Before the Rush – Bratislava, Slovakia

It is early April in Europe. The weather is starting to warm up, but there are still hints of the bitter cold of Winter still in the air. Restaurants, cafes, and bars are struggling whether they should pull out their tables to invade the walking streets of the cities with their welcoming airs, or if they should hold off for a couple more days as they wait for the weather to pass. It would be an activity in futility though because the crowds are not yet here to take those spots and enjoy the comfort of the hospitality that the countries have to offer. They will be here in a month or so, but in the meantime, it is just practice by going through these motions.

It is early April in Europe, and it might be my favorite time to be out here. It feels like the streets in the old parts of town were created just for my delight. The locals wish to avoid the tourists, and the tourists are busy with their lives across the vast oceans. There are no crowds of people blocking my way from looking at the architecture, and I do not have to weave my way through the streets to make it to my destination, a location where I do not even know.

It is early April in Europe, and I can go into a restaurant without a reservation. Though the halls are huge and will seat many people, during the busy season, it is hard to find a place to sit down.
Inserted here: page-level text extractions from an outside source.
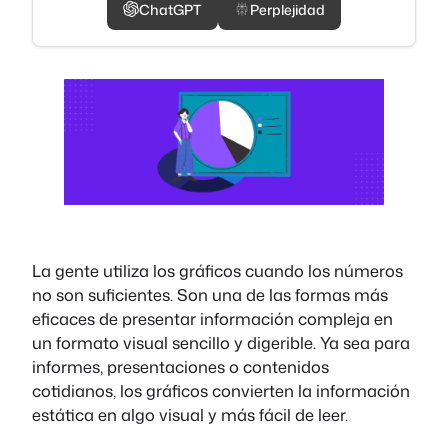
ChatGPT
Perplejidad
La gente utiliza los gráficos cuando los números
no son suficientes. Son una de las formas más
eficaces de presentar información compleja en
un formato visual sencillo y digerible. Ya sea para
informes, presentaciones o contenidos
cotidianos, los gráficos convierten la información
estática en algo visual y más fácil de leer.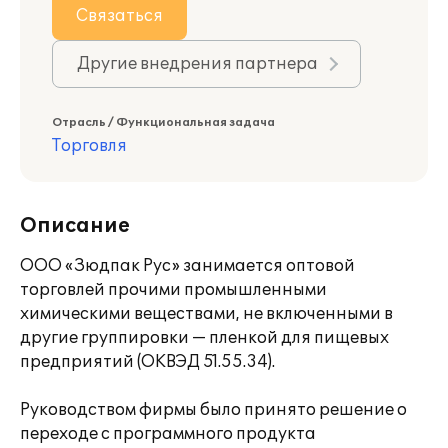
Связаться
Другие внедрения партнера
Отрасль / Функциональная задача
Торговля
Описание
ООО «Зюдпак Рус» занимается оптовой
торговлей прочими промышленными
химическими веществами, не включенными в
другие группировки — пленкой для пищевых
предприятий (ОКВЭД 51.55.34).
Руководством фирмы было принято решение о
переходе с программного продукта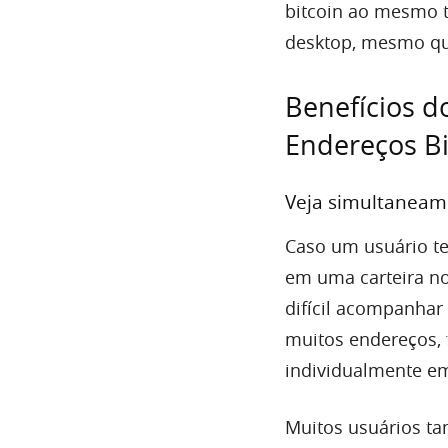
bitcoin ao mesmo t
desktop, mesmo que
Benefícios d
Endereços Bi
Veja simultaneame
Caso um usuário te
em uma carteira no
difícil acompanhar 
muitos endereços,
individualmente e
Muitos usuários ta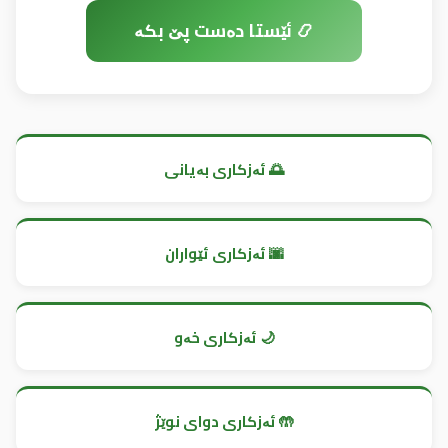
📿 ئێستا دەست پێ بکە
🌅 ئەزکاری بەیانی
🌆 ئەزکاری ئێواران
🌙 ئەزکاری خەو
🤲 ئەزکاری دوای نوێژ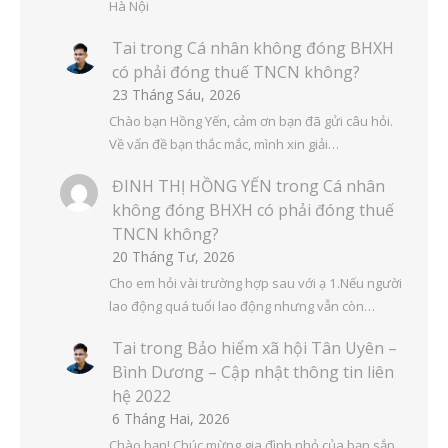
Hà Nội
Tai
trong
Cá nhân không đóng BHXH
có phải đóng thuế TNCN không?
23 Tháng Sáu, 2026
Chào bạn Hồng Yến, cảm ơn bạn đã gửi câu hỏi.
Về vấn đề bạn thắc mắc, mình xin giải…
ĐINH THỊ HỒNG YẾN
trong
Cá nhân
không đóng BHXH có phải đóng thuế
TNCN không?
20 Tháng Tư, 2026
Cho em hỏi vài trường hợp sau với ạ 1.Nếu người
lao động quá tuổi lao động nhưng vẫn còn…
Tai
trong
Bảo hiểm xã hội Tân Uyên –
Bình Dương – Cập nhật thông tin liên
hệ 2022
6 Tháng Hai, 2026
Chào bạn! Chúc mừng gia đình nhỏ của bạn sắp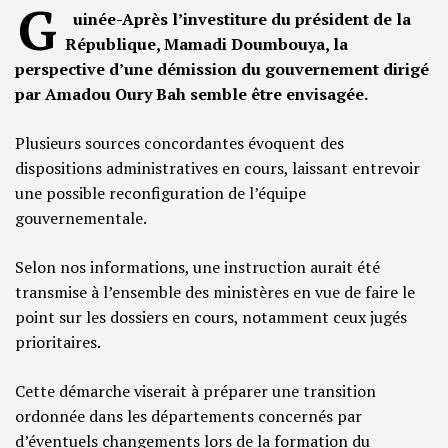
G
uinée-Après l’investiture du président de la
République, Mamadi Doumbouya, la
perspective d’une démission du gouvernement dirigé
par Amadou Oury Bah semble être envisagée.
Plusieurs sources concordantes évoquent des
dispositions administratives en cours, laissant entrevoir
une possible reconfiguration de l’équipe
gouvernementale.
Selon nos informations, une instruction aurait été
transmise à l’ensemble des ministères en vue de faire le
point sur les dossiers en cours, notamment ceux jugés
prioritaires.
Cette démarche viserait à préparer une transition
ordonnée dans les départements concernés par
d’éventuels changements lors de la formation du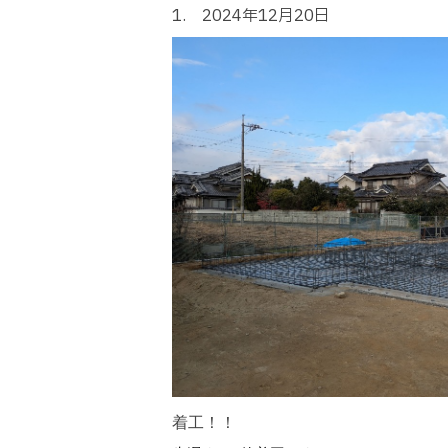
1. 2024年12月20日
着工！！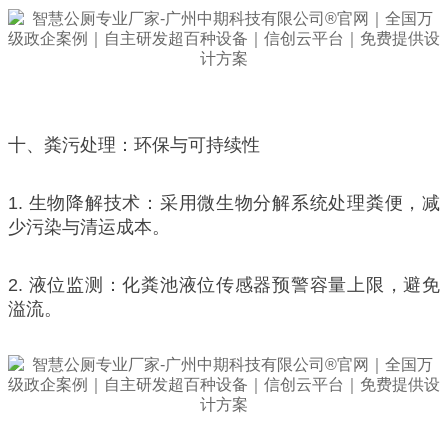
十、粪污处理：环保与可持续性
1. 生物降解技术：采用微生物分解系统处理粪便，减
少污染与清运成本。
2. 液位监测：化粪池液位传感器预警容量上限，避免
溢流。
The guidebooks all talk about how this is the best place to get local fare in an atmosphere that will make you feel like you are back in medieval times. They have wiped away the dust and are just waiting for those crowds to return, giving me the time to relax and enjoy my meal at my own leisure.

It is early April in Europe, and they have cleared away all of the snow. The lawns are starting to shirk off their brown to display the green that is hidden underneath. Trees are starting to bud, and flowers are beginning to bloom. They give life to the stark brown brick buildings surrounding them and invite people to stroll through them. The gardens will have to wait a little longer because those people have not yet shown up.
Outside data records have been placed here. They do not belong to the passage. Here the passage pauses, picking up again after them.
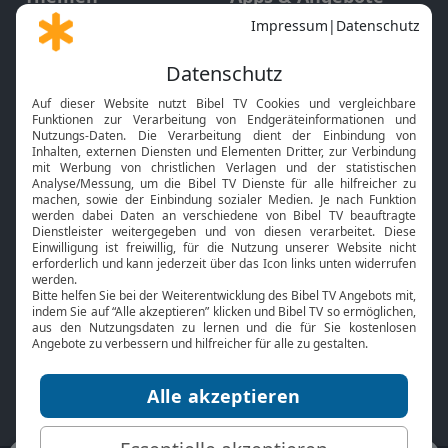
Gott und Bibel erklärt
Newsletter
Feiertage
Mobile App
Interviews
Kids App
Neuigkeiten
Smart TV
HbbTV
Bibelthek Online-Bibel
Nächster Gottesdienst
Bibel TV
Service
Über uns
Kontakt
Jobs
TV-Empfang
Presse
FAQ
Mediadaten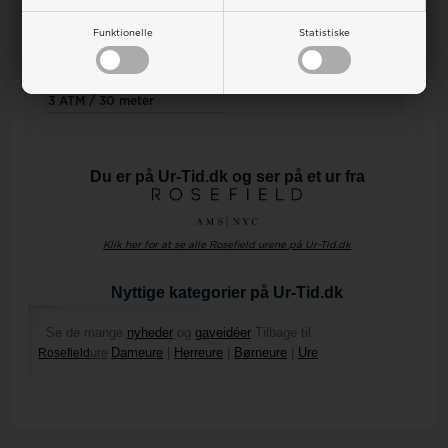
Urværk
Manual
Miyota quartz
International
Funktionelle
Statistiske
Urglas
Indpakning
hærdet mineral
Lækker Rosefield indpakning
Vandtæthed
3 ATM / 30 meter
Du er på Ur-Tid.dk og ser på et ur fra
Klik her for at se alle Rosefield urene på Ur-Tid.dk
Nyttige kategorier på Ur-Tid.dk
Se de mange
nyheder
og
gaveidéer
Tilbage til
ure
Dameure
|
Herreure
|
Børneure
|
Ure
Rosefield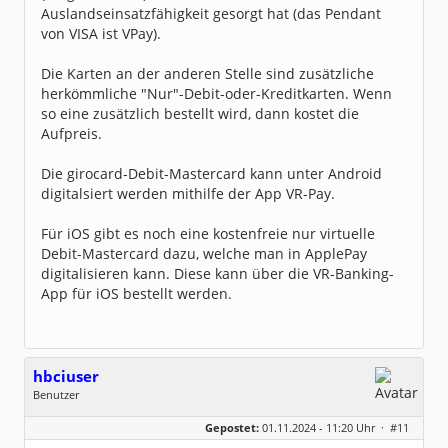
Auslandseinsatzfähigkeit gesorgt hat (das Pendant
von VISA ist VPay).
Die Karten an der anderen Stelle sind zusätzliche
herkömmliche "Nur"-Debit-oder-Kreditkarten. Wenn
so eine zusätzlich bestellt wird, dann kostet die
Aufpreis.
Die girocard-Debit-Mastercard kann unter Android
digitalsiert werden mithilfe der App VR-Pay.
Für iOS gibt es noch eine kostenfreie nur virtuelle
Debit-Mastercard dazu, welche man in ApplePay
digitalisieren kann. Diese kann über die VR-Banking-
App für iOS bestellt werden.
hbciuser
Benutzer
Geschlecht:
keine Angabe
Gepostet:
01.11.2024 - 11:20 Uhr ·
#11
Beiträge:
208
Dabei seit:
10 / 2017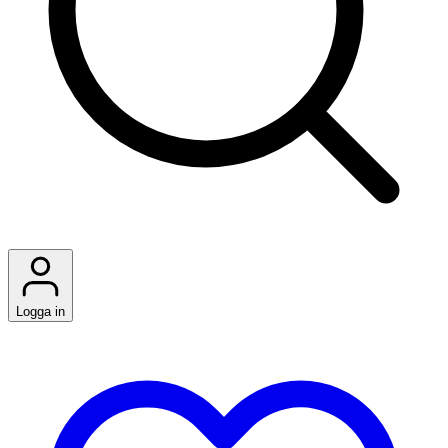
Logga in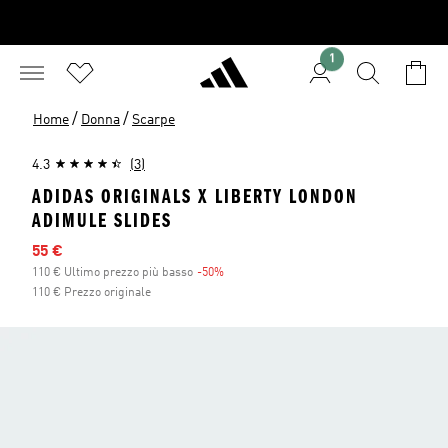
1
/
/
Home
Donna
Scarpe
4.3
(3)
ADIDAS ORIGINALS X LIBERTY LONDON
ADIMULE SLIDES
Prezzo scontato
55 €
110 € Ultimo prezzo più basso
-50%
Sconto
110 € Prezzo originale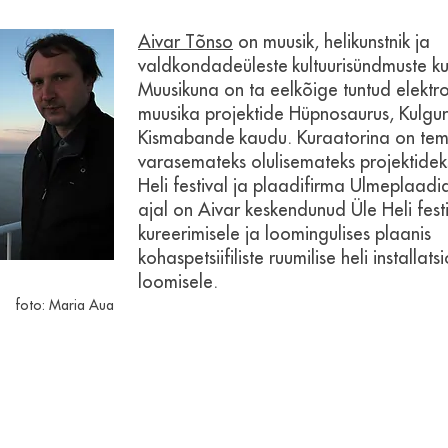
Aivar Tõnso
on muusik, helikunstnik ja
valdkondadeüleste
kultuurisündmuste ku
Muusikuna on ta eelkõige tuntud
elektro
muusika projektide Hüpnosaurus, Kulgur
Kismabande
kaudu. Kuraatorina on te
varasemateks olulisemateks projektide
Heli festival ja plaadifirma Ulmeplaadi
ajal on Aivar keskendunud Üle Heli festi
kureerimisele ja loomingulises plaanis
kohaspetsiifiliste ruumilise heli installat
loomisele.
foto: Maria Aua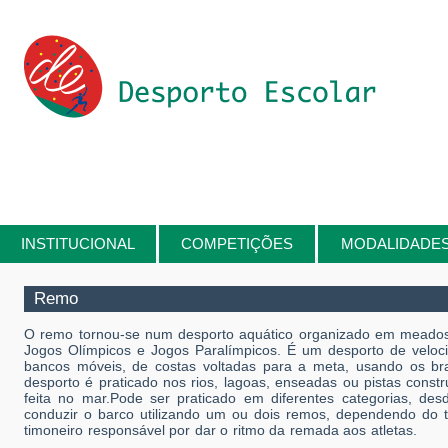
Passar para o conteúdo principal
INSTITUCIONAL
COMPETIÇÕES
MODALIDADE
Está aqui
Remo
O remo tornou-se num desporto aquático organizado em meados d
Jogos Olímpicos e Jogos Paralímpicos. É um desporto de veloci
bancos móveis, de costas voltadas para a meta, usando os br
desporto é praticado nos rios, lagoas, enseadas ou pistas cons
feita no mar.Pode ser praticado em diferentes categorias, d
conduzir o barco utilizando um ou dois remos, dependendo do 
timoneiro responsável por dar o ritmo da remada aos atletas.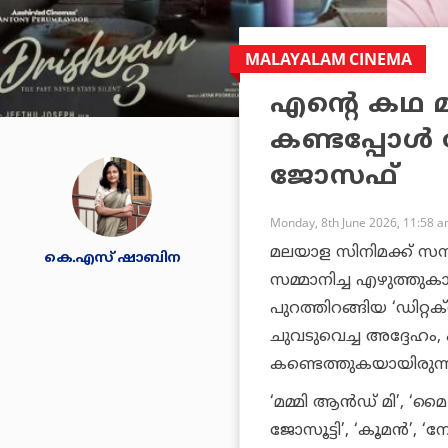
MALAYALAM CINEMA
എന്റെ കഥ 
കണ്ടപ്പോൾ വ
ജോസഫ്
Monday, 8th June 2026, 11:58 
മലയാള സിനിമക്ക് സസ
കെ.എസ് ഷാബിന
സമ്മാനിച്ച എഴുത്തു
പുറത്തിറങ്ങിയ ‘ഡിറ്റക
ചുവടുവെച്ച അദ്ദേഹം,
കണ്ടെത്തുകയായിരുന്ന
‘മമ്മി ആൻഡ് മി’, ‘മൈ 
ജോസൂട്ടി’, ‘കൂമൻ’, ‘ന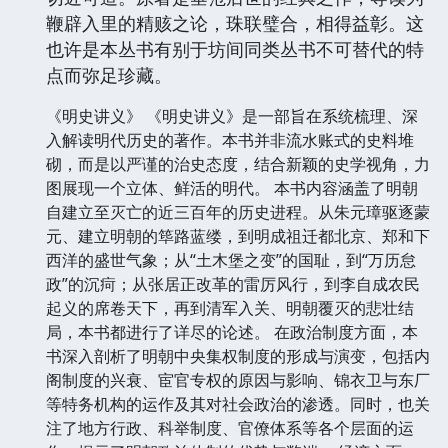
鞭辟入里的精赅之论，珠联璧合，相得益彰。这
也许是本丛书有别于坊间同类丛书不可替代的特
点而弥足珍藏。
《明史讲义》 《明史讲义》是一部旨在系统梳理、深
入解读明代历史的著作。本书并非流水账式的史料堆
砌，而是以严谨的治史态度，结合新颖的史学视角，力
图展现一个立体、鲜活的明代。 本书内容涵盖了明朝
自建立至灭亡的近三百年的历史进程。从朱元璋驱逐蒙
元、建立明朝的筚路蓝缕，到明成祖迁都北京、郑和下
西洋的盛世气象；从“土木堡之变”的国耻，到“万历怠
政”的沉疴；从张居正改革的雷厉风行，到李自成农民
起义的席卷天下，再到清军入关、明朝覆灭的悲壮结
局，本书都进行了详尽的论述。 在政治制度方面，本
书深入剖析了明朝中央集权制度的形成与演变，包括内
阁制度的兴衰、宦官专权的原因与影响、锦衣卫与东厂
等特务机构的运作及其对社会政治的渗透。同时，也关
注了地方行政、科举制度、官僚体系等各个层面的运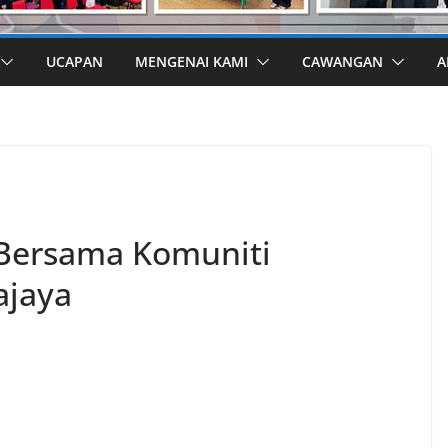
UCAPAN
MENGENAI KAMI
CAWANGAN
A
 Bersama Komuniti
ajaya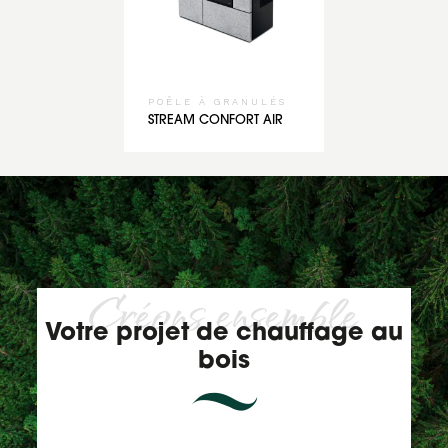
POÊLE À GRANULÉS
STREAM CONFORT AIR
Créons ensemble
Votre projet de chauffage au
bois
It is early April in Europe, and I am lucky to be able to travel here at this time. It feels as if the city has just woken up from a long slumber to greet me. It is still shaking the sleep from its eyes as it prepares for the mad rush that will surely come, but in the meantime, it is here for me to enjoy. I love the feeling of strolling through the town without the crowds and confusion that the summer months often offer in Europe. It is the best time to be here, and I am happy to have been able to come.

A Late Night Arrival in Bratislava

After a day of travel, I was able to wake up this morning to a new country that I have never been to, Slovakia. It is going to be a quick trip, but it is nice to wake up this morning to look out the window of the place I am staying and see a completely different view. It also fills me with joy knowing that I can put aside work for a little while, and lose myself in a new town, Bratislava. I have nothing important on my plate except exploration, and I hope you join me these next few days as I look around to see what this town has to offer.